Controlli straordinari dei carabinieri nel weekend. Identificate 270 persone di cui 46 stranieri, controllati 106 mezzi e 19 locali. Le patenti ritirate sono state tre. Il bilancio finale dell'operazione è di due arresti e cinque denunce

Nel fine settimana si è svolto nell'ambito della provincia di Genova un servizio coordinato disposto dal Comando Legione Carabinieri Liguria, finalizzato al controllo del territorio e in particolare dei luoghi di ritrovo dei giovani (discoteche, pub, bar, ecc.).

Sono stati impiegati 60 militari e 30 mezzi con 50 posti di controllo effettuati. Identificate 270 persone di cui 46 stranieri, controllati 106 mezzi e 19 locali. Le patenti ritirate sono state tre. Il bilancio finale dell'operazione è di due arresti e cinque denunce.

Un tossicodipendente 32enne, nato a Messina, con precedenti di polizia, è finito in manette con le accuse di rapina impropria e furto poiché intorno alle 17.10, in via XX Settembre, ha asportato dal negozio Coin, rompendo i sigilli antitaccheggio, due confezioni di profumo per un valore di 240 euro circa. Dopo aver oltrepassato le casse e avere spintonato l'addetto alla vigilanza, è fuggito. Inseguito dallo stesso, ha minacciato di pungerlo con una siringa sporca di sangue infetto. I militari, giunti tempestivamente sul posto, hanno provveduto a bloccare l'uomo, che ha spontaneamente consegnato una siringa con cappuccio sporca di sangue, nascosta nel calzino. La successiva perquisizione personale ha permesso di rivenire anche due confezioni di parmigiano reggiano per un valore totale di 21 euro circa, asportate precedentemente dal negozio Coop di largo delle Fucine.

Un 24enne, nato in Bangladesh, con pregiudizi di polizia, richiedente asilo politico,  è stato arrestato per furto aggravato poiché intorno alle ore 12.30, mentre si trovava all'interno del negozio Ovs del centro commerciale Fiumara, ha rubato, rompendone i sigilli e calzandole, un paio di scarpe sportive per un volere di 35 euro circa. Fermato oltre le casse dal personale di vigilanza ha ammesso il furto.

-- COMPITI DA SVOLGERE --
1 – Dall'articolo sui controlli dei carabinieri, estrai parola per parola tutto il brano che parte da "Controlli straordinari dei" e arriva giù fino a "pub, bar, ecc.).".
2 – Rispondi a queste domande sull'articolo sui controlli dei carabinieri:
(a) Quanti militari sono stati impiegati nel servizio?
(b) Da quale negozio il 32enne ha portato via le due confezioni di profumo?
(c) A che ora circa il 24enne ha rubato le scarpe sportive?
Le voci riportate più avanti non servono per questo esercizio.

-- DATI DA ANALIZZARE --
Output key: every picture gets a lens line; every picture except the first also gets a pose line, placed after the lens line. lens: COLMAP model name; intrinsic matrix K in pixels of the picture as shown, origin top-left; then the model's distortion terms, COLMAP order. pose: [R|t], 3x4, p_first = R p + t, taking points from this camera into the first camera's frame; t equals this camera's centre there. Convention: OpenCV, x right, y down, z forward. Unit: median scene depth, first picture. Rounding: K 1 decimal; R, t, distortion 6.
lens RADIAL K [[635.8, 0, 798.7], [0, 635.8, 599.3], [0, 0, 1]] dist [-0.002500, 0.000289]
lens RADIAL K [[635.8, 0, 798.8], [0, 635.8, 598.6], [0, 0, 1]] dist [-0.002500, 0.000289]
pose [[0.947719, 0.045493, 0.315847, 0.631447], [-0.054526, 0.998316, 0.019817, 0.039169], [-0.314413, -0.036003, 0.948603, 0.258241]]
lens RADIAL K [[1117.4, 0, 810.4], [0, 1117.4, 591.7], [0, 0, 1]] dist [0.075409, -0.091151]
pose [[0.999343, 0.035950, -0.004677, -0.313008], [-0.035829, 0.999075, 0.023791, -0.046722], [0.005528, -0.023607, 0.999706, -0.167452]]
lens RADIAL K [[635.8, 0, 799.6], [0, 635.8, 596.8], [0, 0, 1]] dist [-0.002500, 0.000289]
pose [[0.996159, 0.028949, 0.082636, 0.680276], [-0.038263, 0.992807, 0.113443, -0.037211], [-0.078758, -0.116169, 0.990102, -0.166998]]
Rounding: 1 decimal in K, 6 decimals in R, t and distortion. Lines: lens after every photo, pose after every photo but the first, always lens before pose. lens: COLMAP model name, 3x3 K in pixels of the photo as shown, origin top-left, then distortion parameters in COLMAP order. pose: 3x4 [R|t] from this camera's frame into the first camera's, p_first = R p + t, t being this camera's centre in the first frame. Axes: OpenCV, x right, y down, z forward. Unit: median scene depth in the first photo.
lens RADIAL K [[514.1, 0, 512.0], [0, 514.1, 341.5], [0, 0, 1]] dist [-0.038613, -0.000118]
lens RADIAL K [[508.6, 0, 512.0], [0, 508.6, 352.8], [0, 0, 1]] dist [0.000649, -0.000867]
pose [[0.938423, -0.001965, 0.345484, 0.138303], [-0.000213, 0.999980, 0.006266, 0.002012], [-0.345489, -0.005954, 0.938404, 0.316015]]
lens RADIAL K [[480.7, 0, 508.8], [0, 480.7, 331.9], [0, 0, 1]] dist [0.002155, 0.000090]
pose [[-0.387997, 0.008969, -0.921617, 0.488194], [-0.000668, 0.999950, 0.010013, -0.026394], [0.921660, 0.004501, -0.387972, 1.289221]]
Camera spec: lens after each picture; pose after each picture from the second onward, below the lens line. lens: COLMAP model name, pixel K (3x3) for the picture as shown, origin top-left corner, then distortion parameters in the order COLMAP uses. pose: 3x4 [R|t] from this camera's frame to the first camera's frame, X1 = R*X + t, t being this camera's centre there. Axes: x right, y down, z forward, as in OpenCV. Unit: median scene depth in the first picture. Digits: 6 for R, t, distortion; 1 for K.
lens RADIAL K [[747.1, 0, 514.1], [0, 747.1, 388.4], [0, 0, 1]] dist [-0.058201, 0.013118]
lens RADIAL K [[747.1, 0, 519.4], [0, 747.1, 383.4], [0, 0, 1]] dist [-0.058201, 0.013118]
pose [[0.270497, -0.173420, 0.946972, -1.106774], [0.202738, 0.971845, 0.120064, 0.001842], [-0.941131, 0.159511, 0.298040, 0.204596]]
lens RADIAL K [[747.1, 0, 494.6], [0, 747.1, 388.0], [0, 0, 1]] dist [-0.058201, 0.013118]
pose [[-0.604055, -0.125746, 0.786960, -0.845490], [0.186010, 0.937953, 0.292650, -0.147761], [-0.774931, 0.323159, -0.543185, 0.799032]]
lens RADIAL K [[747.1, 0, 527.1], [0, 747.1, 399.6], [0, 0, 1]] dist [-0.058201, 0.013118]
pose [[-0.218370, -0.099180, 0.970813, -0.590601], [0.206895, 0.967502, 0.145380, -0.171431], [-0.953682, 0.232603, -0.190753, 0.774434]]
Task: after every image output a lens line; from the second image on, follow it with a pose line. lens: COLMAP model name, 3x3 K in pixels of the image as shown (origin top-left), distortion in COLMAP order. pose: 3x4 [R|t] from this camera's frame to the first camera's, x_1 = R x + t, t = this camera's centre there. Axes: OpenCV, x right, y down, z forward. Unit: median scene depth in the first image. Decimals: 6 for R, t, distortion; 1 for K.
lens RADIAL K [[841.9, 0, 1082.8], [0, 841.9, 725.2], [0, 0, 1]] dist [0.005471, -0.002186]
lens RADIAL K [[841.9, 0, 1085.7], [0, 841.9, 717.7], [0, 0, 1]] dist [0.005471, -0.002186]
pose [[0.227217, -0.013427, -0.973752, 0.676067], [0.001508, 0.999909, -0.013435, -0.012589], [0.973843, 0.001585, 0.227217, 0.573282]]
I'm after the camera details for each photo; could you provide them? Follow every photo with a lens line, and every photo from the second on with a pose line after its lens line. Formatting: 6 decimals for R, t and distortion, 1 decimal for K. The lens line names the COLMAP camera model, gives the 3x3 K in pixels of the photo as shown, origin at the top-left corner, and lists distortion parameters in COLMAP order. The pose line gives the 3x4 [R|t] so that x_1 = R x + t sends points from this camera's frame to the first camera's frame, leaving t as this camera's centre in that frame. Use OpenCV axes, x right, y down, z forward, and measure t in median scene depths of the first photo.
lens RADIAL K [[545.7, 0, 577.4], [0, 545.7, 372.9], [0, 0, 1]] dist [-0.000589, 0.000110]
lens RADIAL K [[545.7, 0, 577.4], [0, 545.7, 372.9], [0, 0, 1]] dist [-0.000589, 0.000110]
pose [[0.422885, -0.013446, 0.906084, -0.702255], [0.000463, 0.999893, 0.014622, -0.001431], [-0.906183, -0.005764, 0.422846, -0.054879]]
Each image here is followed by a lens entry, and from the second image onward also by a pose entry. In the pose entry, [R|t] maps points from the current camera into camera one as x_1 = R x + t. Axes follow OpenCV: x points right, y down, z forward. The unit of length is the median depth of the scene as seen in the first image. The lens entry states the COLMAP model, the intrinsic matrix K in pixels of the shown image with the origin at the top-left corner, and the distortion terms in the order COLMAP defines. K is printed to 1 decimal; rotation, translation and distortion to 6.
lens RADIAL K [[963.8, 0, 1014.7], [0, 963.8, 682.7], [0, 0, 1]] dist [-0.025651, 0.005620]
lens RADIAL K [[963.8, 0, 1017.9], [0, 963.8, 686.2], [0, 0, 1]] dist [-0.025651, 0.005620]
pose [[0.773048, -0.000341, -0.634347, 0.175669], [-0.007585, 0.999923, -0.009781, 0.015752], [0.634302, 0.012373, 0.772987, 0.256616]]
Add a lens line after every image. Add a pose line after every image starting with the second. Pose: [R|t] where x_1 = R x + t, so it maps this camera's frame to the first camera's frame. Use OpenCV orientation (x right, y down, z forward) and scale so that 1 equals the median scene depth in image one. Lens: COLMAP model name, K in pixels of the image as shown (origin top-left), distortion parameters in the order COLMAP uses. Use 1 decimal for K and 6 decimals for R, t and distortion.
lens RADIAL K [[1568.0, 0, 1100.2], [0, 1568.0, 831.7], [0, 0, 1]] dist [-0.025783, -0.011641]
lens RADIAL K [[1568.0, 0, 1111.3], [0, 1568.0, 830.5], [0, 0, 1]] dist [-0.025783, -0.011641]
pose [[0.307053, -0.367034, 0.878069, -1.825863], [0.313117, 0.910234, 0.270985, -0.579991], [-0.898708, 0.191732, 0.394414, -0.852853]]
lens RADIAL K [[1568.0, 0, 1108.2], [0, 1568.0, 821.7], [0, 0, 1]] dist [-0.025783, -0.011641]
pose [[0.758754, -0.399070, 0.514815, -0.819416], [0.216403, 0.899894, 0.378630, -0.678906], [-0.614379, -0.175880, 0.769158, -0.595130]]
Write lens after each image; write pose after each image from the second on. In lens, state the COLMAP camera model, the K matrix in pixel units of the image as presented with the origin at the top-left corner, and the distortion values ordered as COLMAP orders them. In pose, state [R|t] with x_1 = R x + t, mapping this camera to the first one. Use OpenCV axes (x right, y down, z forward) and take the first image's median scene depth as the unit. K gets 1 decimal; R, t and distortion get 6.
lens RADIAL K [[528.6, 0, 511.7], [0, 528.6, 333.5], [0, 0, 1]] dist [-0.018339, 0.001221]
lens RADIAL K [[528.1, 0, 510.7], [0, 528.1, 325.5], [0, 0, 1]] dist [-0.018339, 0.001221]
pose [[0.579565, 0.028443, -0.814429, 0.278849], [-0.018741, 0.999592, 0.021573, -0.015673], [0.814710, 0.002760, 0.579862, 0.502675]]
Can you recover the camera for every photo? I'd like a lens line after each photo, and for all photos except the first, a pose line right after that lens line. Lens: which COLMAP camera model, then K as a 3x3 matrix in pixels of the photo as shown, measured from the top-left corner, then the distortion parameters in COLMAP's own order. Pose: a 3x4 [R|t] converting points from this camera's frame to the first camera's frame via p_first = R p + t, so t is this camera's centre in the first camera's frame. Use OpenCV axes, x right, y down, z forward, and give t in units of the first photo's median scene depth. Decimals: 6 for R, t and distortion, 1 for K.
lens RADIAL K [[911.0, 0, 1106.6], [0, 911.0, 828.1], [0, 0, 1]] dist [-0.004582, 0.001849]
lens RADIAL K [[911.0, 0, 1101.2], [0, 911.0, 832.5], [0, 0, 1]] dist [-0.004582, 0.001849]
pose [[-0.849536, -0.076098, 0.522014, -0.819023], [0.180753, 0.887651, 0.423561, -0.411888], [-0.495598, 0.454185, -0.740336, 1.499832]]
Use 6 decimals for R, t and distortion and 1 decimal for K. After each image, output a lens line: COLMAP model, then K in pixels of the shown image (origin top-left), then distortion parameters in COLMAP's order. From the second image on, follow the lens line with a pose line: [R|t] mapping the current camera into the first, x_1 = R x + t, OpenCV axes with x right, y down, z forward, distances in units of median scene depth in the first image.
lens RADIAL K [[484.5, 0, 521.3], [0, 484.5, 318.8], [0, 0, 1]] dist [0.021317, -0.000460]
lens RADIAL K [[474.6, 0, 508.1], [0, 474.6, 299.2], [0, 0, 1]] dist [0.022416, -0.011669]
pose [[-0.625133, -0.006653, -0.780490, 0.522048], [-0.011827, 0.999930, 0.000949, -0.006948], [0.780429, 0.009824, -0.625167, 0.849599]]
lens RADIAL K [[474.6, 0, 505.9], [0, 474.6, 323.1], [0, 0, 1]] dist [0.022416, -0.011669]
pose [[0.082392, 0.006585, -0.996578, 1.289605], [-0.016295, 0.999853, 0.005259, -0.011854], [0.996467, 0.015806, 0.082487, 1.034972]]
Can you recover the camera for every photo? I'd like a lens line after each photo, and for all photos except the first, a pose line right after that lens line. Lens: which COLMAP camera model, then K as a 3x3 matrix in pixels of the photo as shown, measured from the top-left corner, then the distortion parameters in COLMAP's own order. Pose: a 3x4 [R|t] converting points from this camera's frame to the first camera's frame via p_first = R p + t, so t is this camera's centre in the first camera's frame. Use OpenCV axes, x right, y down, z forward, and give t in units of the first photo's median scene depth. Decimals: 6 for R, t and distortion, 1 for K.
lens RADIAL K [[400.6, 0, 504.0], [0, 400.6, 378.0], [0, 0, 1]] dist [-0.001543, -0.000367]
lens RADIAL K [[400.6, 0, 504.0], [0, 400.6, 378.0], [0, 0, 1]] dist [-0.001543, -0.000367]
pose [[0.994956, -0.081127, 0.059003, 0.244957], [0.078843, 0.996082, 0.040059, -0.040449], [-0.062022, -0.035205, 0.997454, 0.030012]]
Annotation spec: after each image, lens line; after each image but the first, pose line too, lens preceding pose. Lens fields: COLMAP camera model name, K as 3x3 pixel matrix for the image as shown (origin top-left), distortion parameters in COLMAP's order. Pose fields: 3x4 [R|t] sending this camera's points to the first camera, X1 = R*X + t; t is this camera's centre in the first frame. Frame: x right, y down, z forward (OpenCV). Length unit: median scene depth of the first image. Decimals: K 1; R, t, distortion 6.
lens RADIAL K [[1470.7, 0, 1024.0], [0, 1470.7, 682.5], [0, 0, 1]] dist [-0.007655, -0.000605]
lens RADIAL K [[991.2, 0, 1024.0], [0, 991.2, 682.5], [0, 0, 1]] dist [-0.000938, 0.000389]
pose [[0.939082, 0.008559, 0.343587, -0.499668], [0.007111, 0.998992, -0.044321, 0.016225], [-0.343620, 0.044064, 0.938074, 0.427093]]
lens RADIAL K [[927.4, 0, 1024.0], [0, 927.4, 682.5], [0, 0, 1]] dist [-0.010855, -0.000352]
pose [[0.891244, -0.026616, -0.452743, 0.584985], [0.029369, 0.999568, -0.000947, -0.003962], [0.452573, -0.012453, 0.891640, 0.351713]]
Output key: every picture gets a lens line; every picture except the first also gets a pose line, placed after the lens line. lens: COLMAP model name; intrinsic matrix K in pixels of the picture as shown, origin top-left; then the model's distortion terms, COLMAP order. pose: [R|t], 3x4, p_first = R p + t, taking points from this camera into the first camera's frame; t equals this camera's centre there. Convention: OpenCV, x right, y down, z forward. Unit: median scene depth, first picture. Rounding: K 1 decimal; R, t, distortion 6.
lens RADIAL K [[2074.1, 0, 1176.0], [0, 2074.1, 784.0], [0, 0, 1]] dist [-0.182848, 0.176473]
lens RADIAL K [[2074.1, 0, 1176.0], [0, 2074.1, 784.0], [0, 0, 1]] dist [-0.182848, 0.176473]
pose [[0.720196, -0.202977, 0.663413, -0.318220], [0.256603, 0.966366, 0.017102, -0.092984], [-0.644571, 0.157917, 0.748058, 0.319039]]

-- RISPOSTE AI COMPITI --
1 –
Controlli straordinari dei carabinieri nel weekend. Identificate 270 persone di cui 46 stranieri, controllati 106 mezzi e 19 locali. Le patenti ritirate sono state tre. Il bilancio finale dell'operazione è di due arresti e cinque denunce

Nel fine settimana si è svolto nell'ambito della provincia di Genova un servizio coordinato disposto dal Comando Legione Carabinieri Liguria, finalizzato al controllo del territorio e in particolare dei luoghi di ritrovo dei giovani (discoteche, pub, bar, ecc.).

2 –
(a) 60 militari.
(b) Dal negozio Coin.
(c) Intorno alle 12.30.